I am happiest when walking amongst plants and trees in their full greenery. This might mean trekking between furs in the scottish highlands, or marching through the woods near my parents house. Or, adapting to current circumstances, it might mean cycling through Westerpark as the sun rises and the earth warms – my daily commute providing an antidote to stress about money, jobs, rent, and taxes. A green leaf springs open, one more life among the masses, and none of those things matter.

Amsterdam is a fairly green city – the ubiquity of bicycles means that its inhabitants get more exercise and time outdoors than most other city residents. The city seems to care about its foliage. There are planters of tulips dotted around the streets, trees line the canals, and the quantity of parks – there are over thirty in Amsterdam – seems fairly radical in an economy within which land is increasingly scarce and expensive.

Green spaces can not only reduce anxiety, but can reduce pollution – an effect that can be replicated on a smaller scale with indoor plants.

In 1989, NASA showed that houseplants are beneficial for your health: they can remove chemicals from the air, improving air quality and humidity. Houseplants are more common, cheaper, and of better quality in Amsterdam than I’ve ever found in England, and there seems to be something particularly Dutch about plant-filled window sills. The message seems to be: keep the windows clean and the plants aplenty. Greenery is gezelligheid.

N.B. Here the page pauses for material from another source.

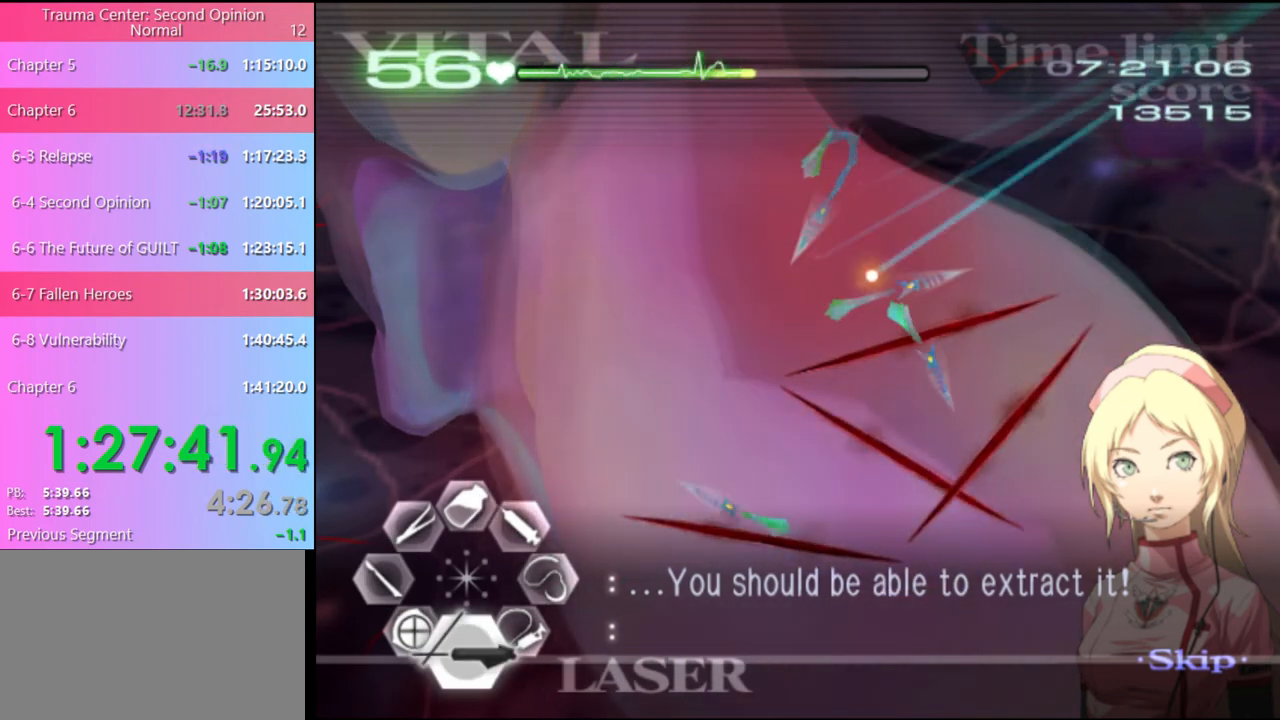
{"keys": ["a", "w"], "mouse": [], "events": [[367, "mouse_left", "up"], [400, "s", "up"], [467, "a", "down"], [500, "w", "down"]]}
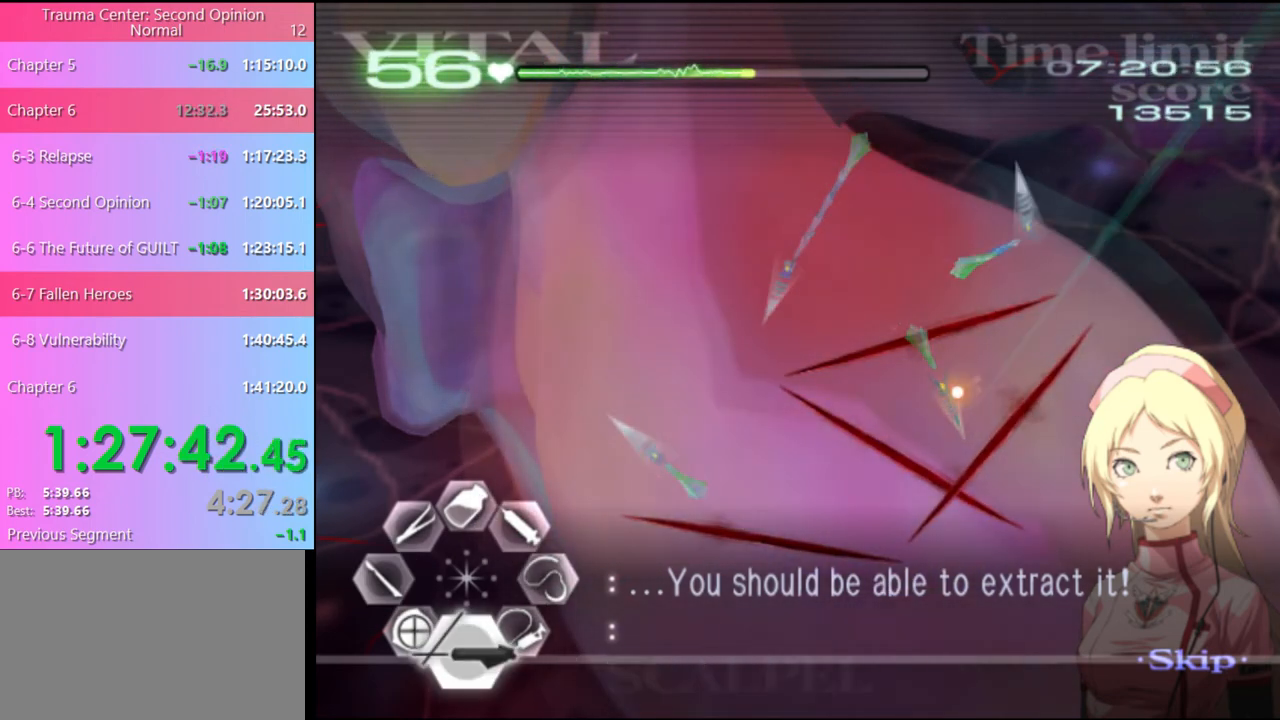
{"keys": ["s"], "mouse": [], "events": [[100, "mouse_left", "down"], [100, "mouse_right", "down"], [367, "mouse_right", "up"], [400, "a", "up"], [400, "mouse_left", "up"], [400, "w", "up"], [467, "s", "down"]]}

But appreciating greenness is not just a Dutch (or British) trait: the Japanese concept of ‘forest bathing’ (Shinrin-yoku) was developed in the 1980s as a therapeutic form of healing through mindful immersion in nature. The term became popularized on social media last year, and spawned several books. But it’s not a new idea: the benefit of being outdoors – specifically, in the great, green outdoors – has been known and observed for centuries.

During the Renaissance, it was believed that green was the easiest color for the eye to behold, falling in the middle of the light spectrum, between white and black. But green was not only a color, it was a metaphor, a mentality – it reflected innocence and growth, as well as signalled hope. In the modern world, the primary association of the color is that green means go. Go get it. As Lorde sang in Green Light, the song I listened to while walking home after every one of my final exams, “I’m waiting for it, that green light, I want it.” Green is optimism and yearning.

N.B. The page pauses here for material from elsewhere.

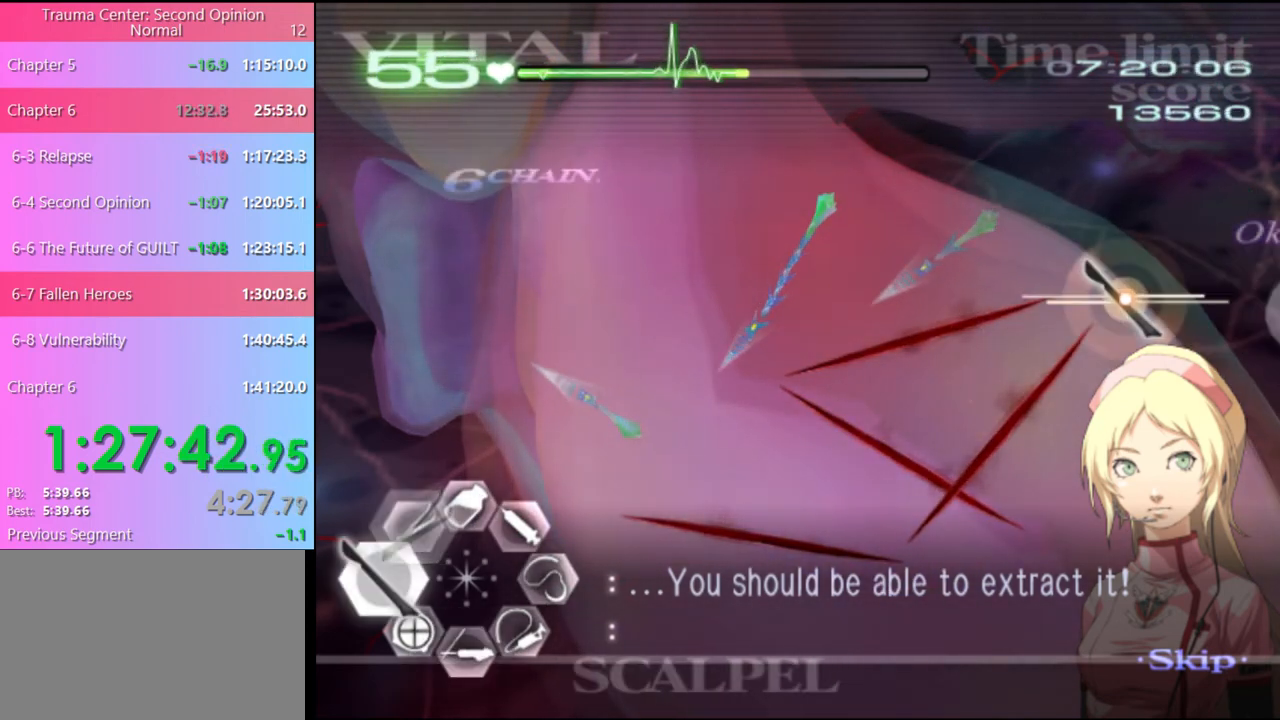
{"keys": ["s"], "mouse": ["left"], "events": [[233, "mouse_left", "down"]]}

Today, as Extinction Rebellion protests disrupt central London, the environmental associations of the color are more relevant. Green and blue, earth and sky – our planet is host to rainbows, but its greenness needs protecting. So go outside, have a walk in the park, and relish the bounty of green in our city. But remember that while greenery is necessary, and in Amsterdam relatively plenteous, it is also vulnerable.

Preserving the greenness of the world is not only ecologically important for our own communities, but selfishly, green is vital for our sense of selves.

Rebecca Took is a student at the University of Amsterdam. The views expressed here are not necessarily those of The Amsterdammer.